From f5104a5efca7d1aefbbbb86a41a19c156f6abb2d Mon Sep 17 00:00:00 2001
From: liorcohen5 <liorcohen5@gmail.com>
Date: Sun, 20 Sep 2020 20:13:18 +0300
Subject: [PATCH] Allow to set a device when loading a model (#154)

* Added a 'device' keyword argument to BaseAlgorithm.load().
Edited the save and load test to also test the load method with all possible devices.
Added the changes to the changelog

* improved the load test to ensure that the model loads to the correct device.

* improved the test: now the correctness is improved. If the get_device policy would change, it wouldn't break the test.

* Update tests/test_save_load.py

@araffin's suggestion during the PR process

Co-authored-by: Antonin RAFFIN <antonin.raffin@ensta.org>

* Update tests/test_save_load.py

Co-authored-by: Antonin RAFFIN <antonin.raffin@ensta.org>

* Bug fixes: when comparing devices, comparing only device type since get_device() doesn't provide device index.
Now the code loads all of the model parameters from the saved state dict straight into the required device. (fixed load_from_zip_file).

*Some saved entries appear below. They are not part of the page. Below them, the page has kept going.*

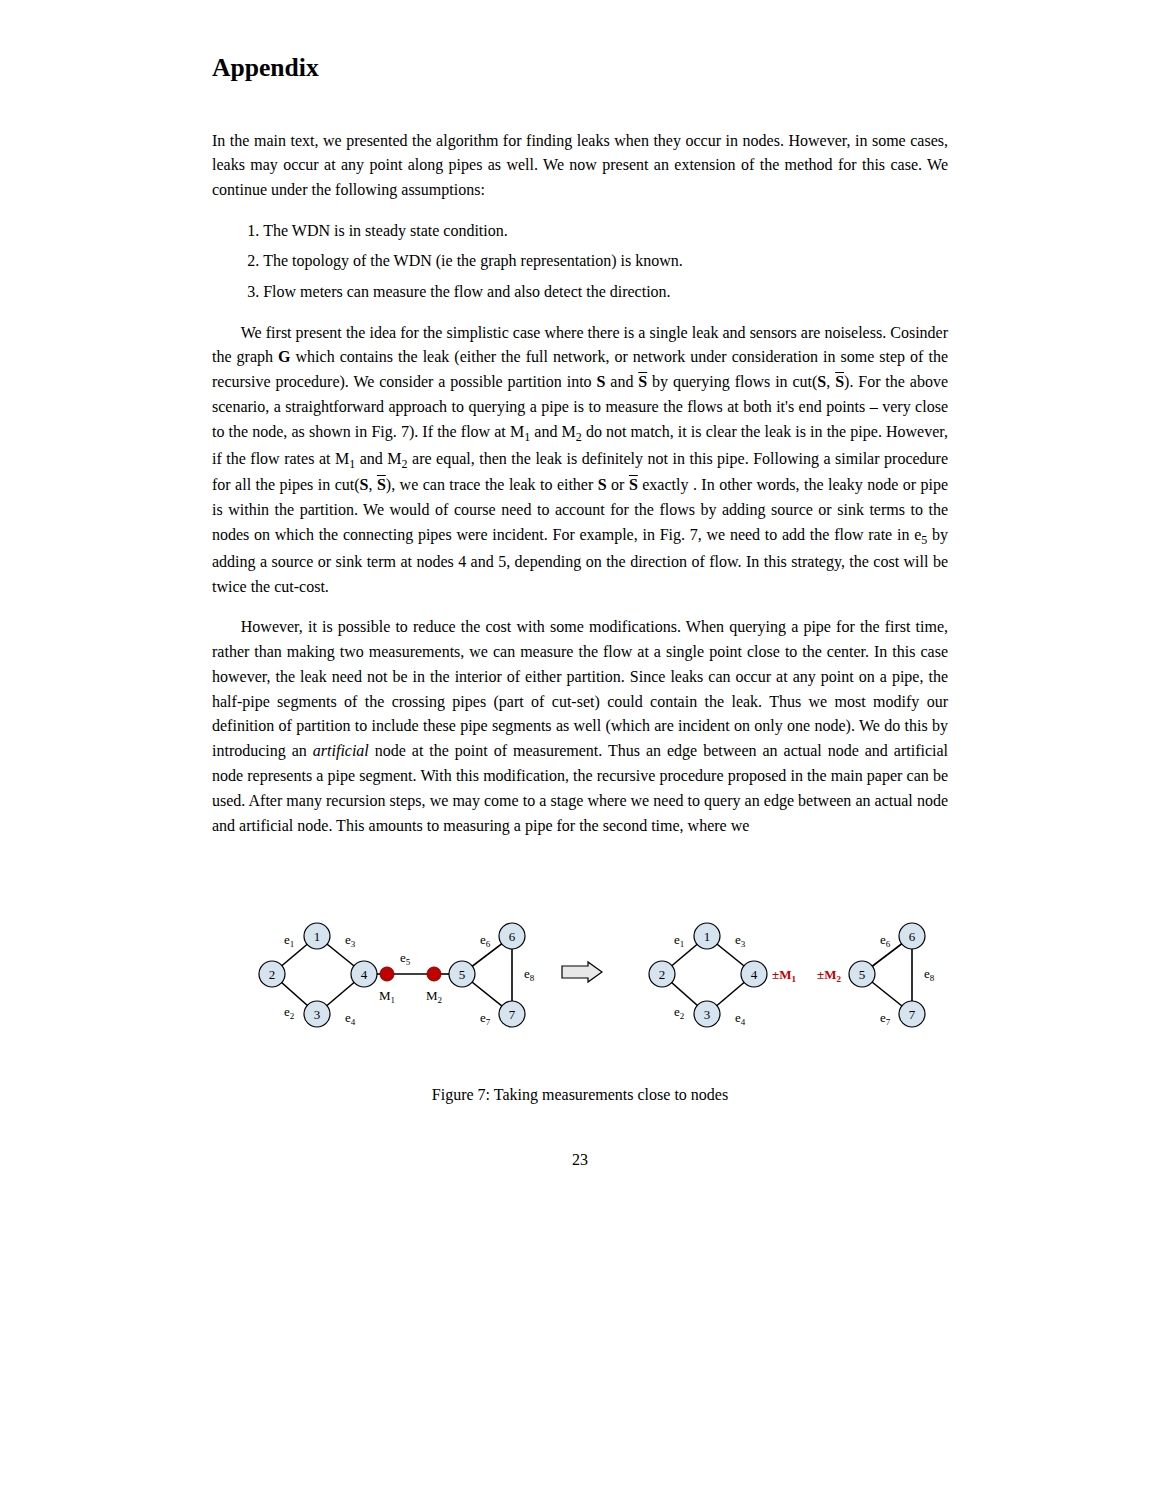Appendix
In the main text, we presented the algorithm for finding leaks when they occur in nodes. However, in some cases, leaks may occur at any point along pipes as well. We now present an extension of the method for this case. We continue under the following assumptions:
The WDN is in steady state condition.
The topology of the WDN (ie the graph representation) is known.
Flow meters can measure the flow and also detect the direction.
We first present the idea for the simplistic case where there is a single leak and sensors are noiseless. Cosinder the graph G which contains the leak (either the full network, or network under consideration in some step of the recursive procedure). We consider a possible partition into S and S by querying flows in cut(S, S). For the above scenario, a straightforward approach to querying a pipe is to measure the flows at both it's end points – very close to the node, as shown in Fig. 7). If the flow at M1 and M2 do not match, it is clear the leak is in the pipe. However, if the flow rates at M1 and M2 are equal, then the leak is definitely not in this pipe. Following a similar procedure for all the pipes in cut(S, S), we can trace the leak to either S or S exactly . In other words, the leaky node or pipe is within the partition. We would of course need to account for the flows by adding source or sink terms to the nodes on which the connecting pipes were incident. For example, in Fig. 7, we need to add the flow rate in e5 by adding a source or sink term at nodes 4 and 5, depending on the direction of flow. In this strategy, the cost will be twice the cut-cost.
However, it is possible to reduce the cost with some modifications. When querying a pipe for the first time, rather than making two measurements, we can measure the flow at a single point close to the center. In this case however, the leak need not be in the interior of either partition. Since leaks can occur at any point on a pipe, the half-pipe segments of the crossing pipes (part of cut-set) could contain the leak. Thus we most modify our definition of partition to include these pipe segments as well (which are incident on only one node). We do this by introducing an artificial node at the point of measurement. Thus an edge between an actual node and artificial node represents a pipe segment. With this modification, the recursive procedure proposed in the main paper can be used. After many recursion steps, we may come to a stage where we need to query an edge between an actual node and artificial node. This amounts to measuring a pipe for the second time, where we
e1 e2 e3 e4 e5 e6 e7 e8 1 2 3 4 5 6 7 M1 M2 e1 e2 e3 e4 e6 e7 e8 1 2 3 4 5 6 7 ±M1 ±M2
Figure 7: Taking measurements close to nodes
23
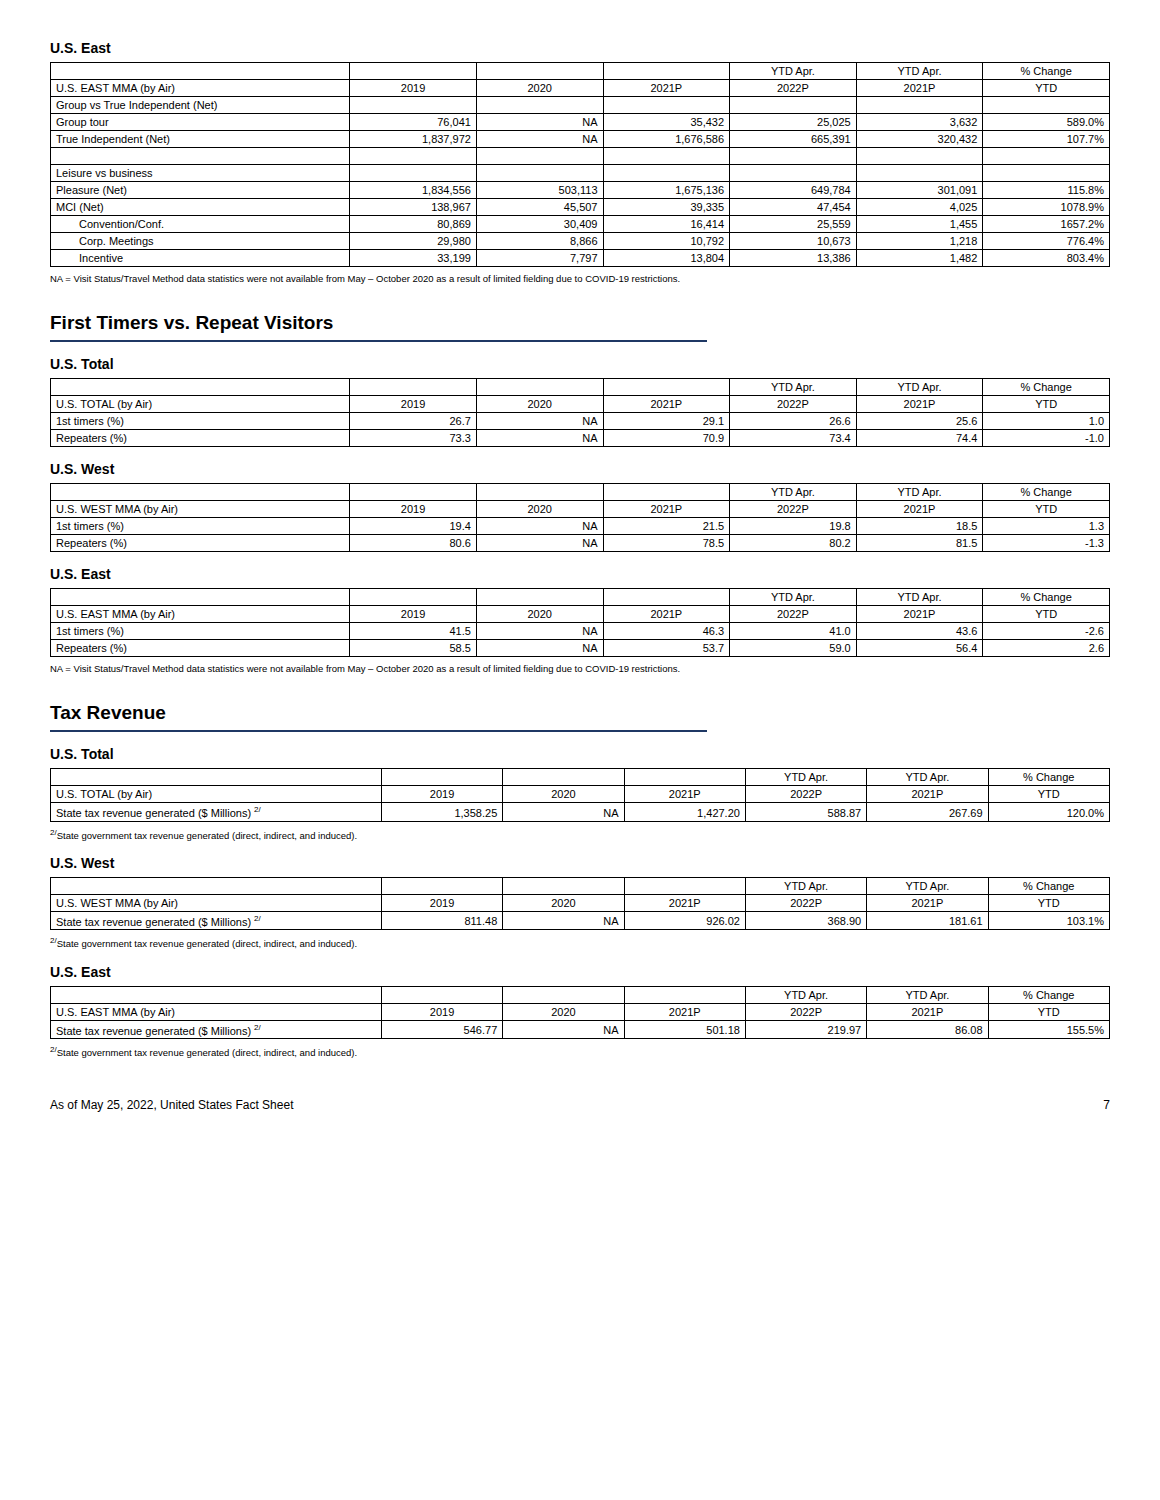U.S. East
| | | | | YTD Apr. | YTD Apr. | % Change |
| --- | --- | --- | --- | --- | --- | --- |
| U.S. EAST MMA (by Air) | 2019 | 2020 | 2021P | 2022P | 2021P | YTD |
| Group vs True Independent (Net) | | | | | | |
| Group tour | 76,041 | NA | 35,432 | 25,025 | 3,632 | 589.0% |
| True Independent (Net) | 1,837,972 | NA | 1,676,586 | 665,391 | 320,432 | 107.7% |
| Leisure vs business | | | | | | |
| Pleasure (Net) | 1,834,556 | 503,113 | 1,675,136 | 649,784 | 301,091 | 115.8% |
| MCI (Net) | 138,967 | 45,507 | 39,335 | 47,454 | 4,025 | 1078.9% |
| Convention/Conf. | 80,869 | 30,409 | 16,414 | 25,559 | 1,455 | 1657.2% |
| Corp. Meetings | 29,980 | 8,866 | 10,792 | 10,673 | 1,218 | 776.4% |
| Incentive | 33,199 | 7,797 | 13,804 | 13,386 | 1,482 | 803.4% |
NA = Visit Status/Travel Method data statistics were not available from May – October 2020 as a result of limited fielding due to COVID-19 restrictions.
First Timers vs. Repeat Visitors
U.S. Total
| | | | | YTD Apr. | YTD Apr. | % Change |
| --- | --- | --- | --- | --- | --- | --- |
| U.S. TOTAL (by Air) | 2019 | 2020 | 2021P | 2022P | 2021P | YTD |
| 1st timers (%) | 26.7 | NA | 29.1 | 26.6 | 25.6 | 1.0 |
| Repeaters (%) | 73.3 | NA | 70.9 | 73.4 | 74.4 | -1.0 |
U.S. West
| | | | | YTD Apr. | YTD Apr. | % Change |
| --- | --- | --- | --- | --- | --- | --- |
| U.S. WEST MMA (by Air) | 2019 | 2020 | 2021P | 2022P | 2021P | YTD |
| 1st timers (%) | 19.4 | NA | 21.5 | 19.8 | 18.5 | 1.3 |
| Repeaters (%) | 80.6 | NA | 78.5 | 80.2 | 81.5 | -1.3 |
U.S. East
| | | | | YTD Apr. | YTD Apr. | % Change |
| --- | --- | --- | --- | --- | --- | --- |
| U.S. EAST MMA (by Air) | 2019 | 2020 | 2021P | 2022P | 2021P | YTD |
| 1st timers (%) | 41.5 | NA | 46.3 | 41.0 | 43.6 | -2.6 |
| Repeaters (%) | 58.5 | NA | 53.7 | 59.0 | 56.4 | 2.6 |
NA = Visit Status/Travel Method data statistics were not available from May – October 2020 as a result of limited fielding due to COVID-19 restrictions.
Tax Revenue
U.S. Total
| | | | | YTD Apr. | YTD Apr. | % Change |
| --- | --- | --- | --- | --- | --- | --- |
| U.S. TOTAL (by Air) | 2019 | 2020 | 2021P | 2022P | 2021P | YTD |
| State tax revenue generated ($ Millions) 2/ | 1,358.25 | NA | 1,427.20 | 588.87 | 267.69 | 120.0% |
2/State government tax revenue generated (direct, indirect, and induced).
U.S. West
| | | | | YTD Apr. | YTD Apr. | % Change |
| --- | --- | --- | --- | --- | --- | --- |
| U.S. WEST MMA (by Air) | 2019 | 2020 | 2021P | 2022P | 2021P | YTD |
| State tax revenue generated ($ Millions) 2/ | 811.48 | NA | 926.02 | 368.90 | 181.61 | 103.1% |
2/State government tax revenue generated (direct, indirect, and induced).
U.S. East
| | | | | YTD Apr. | YTD Apr. | % Change |
| --- | --- | --- | --- | --- | --- | --- |
| U.S. EAST MMA (by Air) | 2019 | 2020 | 2021P | 2022P | 2021P | YTD |
| State tax revenue generated ($ Millions) 2/ | 546.77 | NA | 501.18 | 219.97 | 86.08 | 155.5% |
2/State government tax revenue generated (direct, indirect, and induced).
As of May 25, 2022, United States Fact Sheet 7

* PR fixes: bug fix - a non-related test failed when running on GPU. updated the assertion to consider only types of devices. Also corrected a related bug in 'get_device()' method.

* Update changelog.rst

Co-authored-by: Antonin RAFFIN <antonin.raffin@ensta.org>
---
 docs/misc/changelog.rst                |  4 ++-
 stable_baselines3/common/base_class.py |  9 ++++---
 stable_baselines3/common/save_util.py  |  4 ++-
 stable_baselines3/common/utils.py      |  2 +-
 tests/test_predict.py                  |  2 +-
 tests/test_save_load.py                | 35 ++++++++++++++++++--------
 6 files changed, 38 insertions(+), 18 deletions(-)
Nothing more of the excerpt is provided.